San Antonio Express-News (Sunday)
Even in failure, Powell modeled character
In 1991, the Gulf War invaded America’s homes via 24-hour cable news.
Commentators narrated updates as the screen flashed with fuzzy green night vision footage, groups of soldiers in desert camouflage, fighter jets roaring into the darkness and oil smoke veiling the desert horizons.
The Gulf War coverage was the first time I’d heard of Gen. Colin Powell, chairman of the Joint Chiefs of Staff and one of the war’s faces. I was 13, and I remember his poise in the press briefings on television.
The run up to the Gulf War lasted six months, but the fighting only lasted 42 days. Powell, and other Vietnam-vet flag officers, such as Army Gen. H. Norman Schwarzkopf and Air Force Gen. Charles A. Horner, applied the lessons they’d learned in Southeast Asia decades before.
The operation had clear goals, public support, overwhelming force and an exit strategy, but the long-term impacts still echo. Desert Storm helped set in motion America’s ill-fated return to Iraq in 2003.
Now, in the aftermath of Powell’s passing and the shadow of the 2003 Iraq invasion, the videos of his 30-year-old Gulf War press conferences hit differently.
He briefed with Dick Cheney, the secretary of defense.
They’re optimistic, controlled and even joke with the media.
Like a warrior professor, Powell’s even-keeled presentations instilled confidence and trust. The objective, he said, is “simply to eject the Iraqi army from Kuwait.”
The general would turn to his easels with paper maps and point to Iraqi bases and air defenses throughout Mesopotamia. Americans would go to many of these places again 12 years later.
During those years, the maps stayed the same, but the people changed.

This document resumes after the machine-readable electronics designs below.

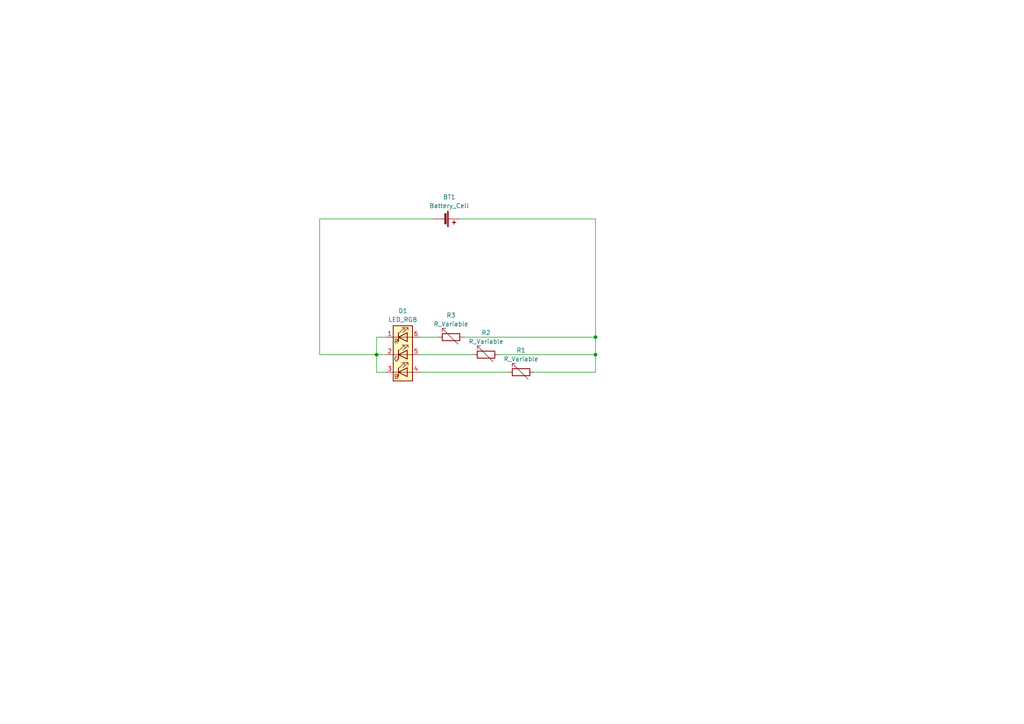
<source format=kicad_sch>
(kicad_sch (version 20230121) (generator eeschema)

  (uuid 78b14467-0f38-4cbf-9bf4-49acfbe55300)

  (paper "A4")

  

  (junction (at 109.22 102.87) (diameter 0) (color 0 0 0 0)
    (uuid 1d95feed-9272-4a1b-9f91-f67b42131bdc)
  )
  (junction (at 172.72 97.79) (diameter 0) (color 0 0 0 0)
    (uuid 4956227d-9616-4bd0-94df-d11581c6a55c)
  )
  (junction (at 172.72 102.87) (diameter 0) (color 0 0 0 0)
    (uuid 92ace902-e63a-4dbd-b8f2-31a1b8e4aacd)
  )

  (wire (pts (xy 121.92 102.87) (xy 137.16 102.87))
    (stroke (width 0) (type default))
    (uuid 0f3c5628-5021-4c2c-b92c-d2a7a3308239)
  )
  (wire (pts (xy 172.72 97.79) (xy 172.72 102.87))
    (stroke (width 0) (type default))
    (uuid 17ee05d4-f1e9-44a8-b4ab-e13a20c8751f)
  )
  (wire (pts (xy 172.72 102.87) (xy 172.72 107.95))
    (stroke (width 0) (type default))
    (uuid 410cbad6-660f-4dae-9c0f-2156f0d4be28)
  )
  (wire (pts (xy 92.71 63.5) (xy 125.73 63.5))
    (stroke (width 0) (type default))
    (uuid 55dccf66-0294-4169-b92f-2cdf4fa65822)
  )
  (wire (pts (xy 111.76 97.79) (xy 109.22 97.79))
    (stroke (width 0) (type default))
    (uuid 7cc57f75-0eab-46df-aed3-69a78f5116d8)
  )
  (wire (pts (xy 109.22 97.79) (xy 109.22 102.87))
    (stroke (width 0) (type default))
    (uuid 7ebea701-0da8-4b0d-ba5b-e757c78578f2)
  )
  (wire (pts (xy 111.76 107.95) (xy 109.22 107.95))
    (stroke (width 0) (type default))
    (uuid 7fb96ab0-3079-4ddd-9cfb-983f9af50c21)
  )
  (wire (pts (xy 121.92 97.79) (xy 127 97.79))
    (stroke (width 0) (type default))
    (uuid 9af02b1c-daed-44bb-a2b6-28439c917811)
  )
  (wire (pts (xy 144.78 102.87) (xy 172.72 102.87))
    (stroke (width 0) (type default))
    (uuid a24d5ce8-82dd-4803-abad-a5fb89fe64e8)
  )
  (wire (pts (xy 134.62 97.79) (xy 172.72 97.79))
    (stroke (width 0) (type default))
    (uuid adef38aa-a95d-479d-80c1-b6c23dae63cd)
  )
  (wire (pts (xy 121.92 107.95) (xy 147.32 107.95))
    (stroke (width 0) (type default))
    (uuid b202f2f3-e5fb-4c78-af94-40b2763d9ffc)
  )
  (wire (pts (xy 133.35 63.5) (xy 172.72 63.5))
    (stroke (width 0) (type default))
    (uuid b4661f14-7fb6-444d-8078-853747f3d54b)
  )
  (wire (pts (xy 92.71 102.87) (xy 92.71 63.5))
    (stroke (width 0) (type default))
    (uuid bc614f19-5a13-4110-995e-5a74680e1fea)
  )
  (wire (pts (xy 109.22 107.95) (xy 109.22 102.87))
    (stroke (width 0) (type default))
    (uuid c40211ef-a86f-45d8-9298-e8fb614c3518)
  )
  (wire (pts (xy 172.72 63.5) (xy 172.72 97.79))
    (stroke (width 0) (type default))
    (uuid c647befe-1e81-4ae4-bc40-4bee2498b271)
  )
  (wire (pts (xy 109.22 102.87) (xy 92.71 102.87))
    (stroke (width 0) (type default))
    (uuid d30ca3b4-073e-464d-b37b-8a7bcd8821ad)
  )
  (wire (pts (xy 154.94 107.95) (xy 172.72 107.95))
    (stroke (width 0) (type default))
    (uuid e44d72b3-7f16-428a-a628-95725b64cdb1)
  )
  (wire (pts (xy 111.76 102.87) (xy 109.22 102.87))
    (stroke (width 0) (type default))
    (uuid f34476e5-7661-43bf-b168-47d396b0606b)
  )

  (symbol (lib_id "Device:R_Variable") (at 151.13 107.95 90) (unit 1)
    (in_bom yes) (on_board yes) (dnp no) (fields_autoplaced)
    (uuid 3aea4f44-f112-4d7c-904f-11c7bd8a0aac)
    (property "Reference" "R1" (at 151.13 101.6 90)
      (effects (font (size 1.27 1.27)))
    )
    (property "Value" "R_Variable" (at 151.13 104.14 90)
      (effects (font (size 1.27 1.27)))
    )
    (property "Footprint" "CHAIR:Humidity_Sensor_Printed_Electronics_Stencil" (at 151.13 109.728 90)
      (effects (font (size 1.27 1.27)) hide)
    )
    (property "Datasheet" "~" (at 151.13 107.95 0)
      (effects (font (size 1.27 1.27)) hide)
    )
    (pin "1" (uuid e7165dc2-676f-485a-bd98-cce9bad92e38))
    (pin "2" (uuid 321b4fc1-2fc4-4596-99c4-2841263ccbf0))
    (instances
      (project "PrintedElectronics_ColorMixer"
        (path "/78b14467-0f38-4cbf-9bf4-49acfbe55300"
          (reference "R1") (unit 1)
        )
      )
    )
  )

  (symbol (lib_id "Device:R_Variable") (at 130.81 97.79 90) (unit 1)
    (in_bom yes) (on_board yes) (dnp no) (fields_autoplaced)
    (uuid 4353eef2-9485-4a7c-bb37-c0485456d1c8)
    (property "Reference" "R3" (at 130.81 91.44 90)
      (effects (font (size 1.27 1.27)))
    )
    (property "Value" "R_Variable" (at 130.81 93.98 90)
      (effects (font (size 1.27 1.27)))
    )
    (property "Footprint" "CHAIR:Humidity_Sensor_Printed_Electronics_Stencil" (at 130.81 99.568 90)
      (effects (font (size 1.27 1.27)) hide)
    )
    (property "Datasheet" "~" (at 130.81 97.79 0)
      (effects (font (size 1.27 1.27)) hide)
    )
    (pin "1" (uuid 27e493e8-0ec1-4966-b302-a397806cae30))
    (pin "2" (uuid 5ce4a56d-9f08-44ac-9ebd-98c774159b7e))
    (instances
      (project "PrintedElectronics_ColorMixer"
        (path "/78b14467-0f38-4cbf-9bf4-49acfbe55300"
          (reference "R3") (unit 1)
        )
      )
    )
  )

  (symbol (lib_id "Device:Battery_Cell") (at 128.27 63.5 270) (unit 1)
    (in_bom yes) (on_board yes) (dnp no) (fields_autoplaced)
    (uuid 9820e655-e4fc-4326-b7dd-2921bee9b10d)
    (property "Reference" "BT1" (at 130.302 57.15 90)
      (effects (font (size 1.27 1.27)))
    )
    (property "Value" "Battery_Cell" (at 130.302 59.69 90)
      (effects (font (size 1.27 1.27)))
    )
    (property "Footprint" "CHAIR:BatteryHolder_2032_Printed_Electronics" (at 129.794 63.5 90)
      (effects (font (size 1.27 1.27)) hide)
    )
    (property "Datasheet" "~" (at 129.794 63.5 90)
      (effects (font (size 1.27 1.27)) hide)
    )
    (pin "1" (uuid 7f92652d-47ed-4233-ada4-97ed54a6d6aa))
    (pin "2" (uuid 45d701f1-0ae2-4bbf-b423-548372a5cbcb))
    (instances
      (project "PrintedElectronics_ColorMixer"
        (path "/78b14467-0f38-4cbf-9bf4-49acfbe55300"
          (reference "BT1") (unit 1)
        )
      )
    )
  )

  (symbol (lib_id "Device:R_Variable") (at 140.97 102.87 90) (unit 1)
    (in_bom yes) (on_board yes) (dnp no) (fields_autoplaced)
    (uuid be9ca7a5-2d67-4ca2-9718-b73adec8ed66)
    (property "Reference" "R2" (at 140.97 96.52 90)
      (effects (font (size 1.27 1.27)))
    )
    (property "Value" "R_Variable" (at 140.97 99.06 90)
      (effects (font (size 1.27 1.27)))
    )
    (property "Footprint" "CHAIR:Humidity_Sensor_Printed_Electronics_Stencil" (at 140.97 104.648 90)
      (effects (font (size 1.27 1.27)) hide)
    )
    (property "Datasheet" "~" (at 140.97 102.87 0)
      (effects (font (size 1.27 1.27)) hide)
    )
    (pin "1" (uuid 166788fc-c00e-45b2-a1af-41f8c9b78ccf))
    (pin "2" (uuid 9c9432e7-3b8a-4cfb-a8a1-9c2a9658164a))
    (instances
      (project "PrintedElectronics_ColorMixer"
        (path "/78b14467-0f38-4cbf-9bf4-49acfbe55300"
          (reference "R2") (unit 1)
        )
      )
    )
  )

  (symbol (lib_id "Device:LED_RGB") (at 116.84 102.87 0) (unit 1)
    (in_bom yes) (on_board yes) (dnp no) (fields_autoplaced)
    (uuid e8783eca-a9f8-4a4a-8be9-793b53be48cd)
    (property "Reference" "D1" (at 116.84 90.17 0)
      (effects (font (size 1.27 1.27)))
    )
    (property "Value" "LED_RGB" (at 116.84 92.71 0)
      (effects (font (size 1.27 1.27)))
    )
    (property "Footprint" "LED_SMD:LED_RGB_5050-6" (at 116.84 104.14 0)
      (effects (font (size 1.27 1.27)) hide)
    )
    (property "Datasheet" "~" (at 116.84 104.14 0)
      (effects (font (size 1.27 1.27)) hide)
    )
    (pin "2" (uuid adb46e11-652d-4955-bbef-6b1fd9b1679c))
    (pin "5" (uuid 1997313d-243f-432f-a538-894d78234b5f))
    (pin "4" (uuid 30d5961e-f5e7-45b7-a7ce-7f7490dc3cf1))
    (pin "1" (uuid cf338ccd-580d-4c90-b588-f23643df0c94))
    (pin "6" (uuid d65b549e-d1c0-47cf-a5fb-31d3c5807d6a))
    (pin "3" (uuid 031ace8e-5aae-4b8e-b428-742dbd41e600))
    (instances
      (project "PrintedElectronics_ColorMixer"
        (path "/78b14467-0f38-4cbf-9bf4-49acfbe55300"
          (reference "D1") (unit 1)
        )
      )
    )
  )

  (sheet_instances
    (path "/" (page "1"))
  )
)

</source>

By 2003, Powell was secretary of state and Cheney was vice president.
In the run up to the 2003 invasion of Iraq, Powell warned President George W. Bush, “if you break it, you own it.” He urged the president to avoid war and take the concerns to the United Nations. Not long after that, Powell found himself preparing to make the case to the U.N.
Vietnam and Gulf War memories must have barraged him as he reviewed the intelligence and prepared his speech.
On Feb. 5, 2003, at the U.N. Security Council, Powell pointed to different charts and images about the same place he’d briefed about years before. This time he spoke about Saddam Hussein’s weapons of mass destruction and links to al-Qaida to make the case for a new Iraq war.
Powell carried the same composure, concern and professionalism. He was convincing.
We watched the speech from an office on Randolph Air Force Base, not fully realizing what it would mean.
One of his slides is titled, “Iraq, Failing to Disarm, Denial and Deception.”
Three words stick out: Iraq, denial and deception.
The video from that day hits differently now, too.
Now we know about the flawed intelligence that led to the nearly nine-year odyssey. We also know of the brutal costs — an estimated 190,000 killed, including 4,505 Americans, thousands wounded and $2.2 trillion spent.
The storied general-turneddiplomat helped pave the path to a war that broke his own rules, and he regretted the
speech, which he saw as a “blot” on his record.
Powell did more than most to slow the slide to war, but in the end, it wasn’t enough. There’s no way to tell if he or anyone could have derailed the endeavor.
Since 2003, more than 1 million Americans, myself included, served in Iraq. The war forever changed a generation of Americans. While some pundits and politicians have long criticized Powell, I’ve never heard military people disparage him.
He was a leader and patriot whose decades of service to the country broke barriers and
shaped the armed forces we have today. His wisdom will live on.
The episode is a lesson in accountability. Powell had the courage and integrity to acknowledge his mistakes, which ultimately reinforced his character, credibility and life of service.
That’s an example we all can learn from.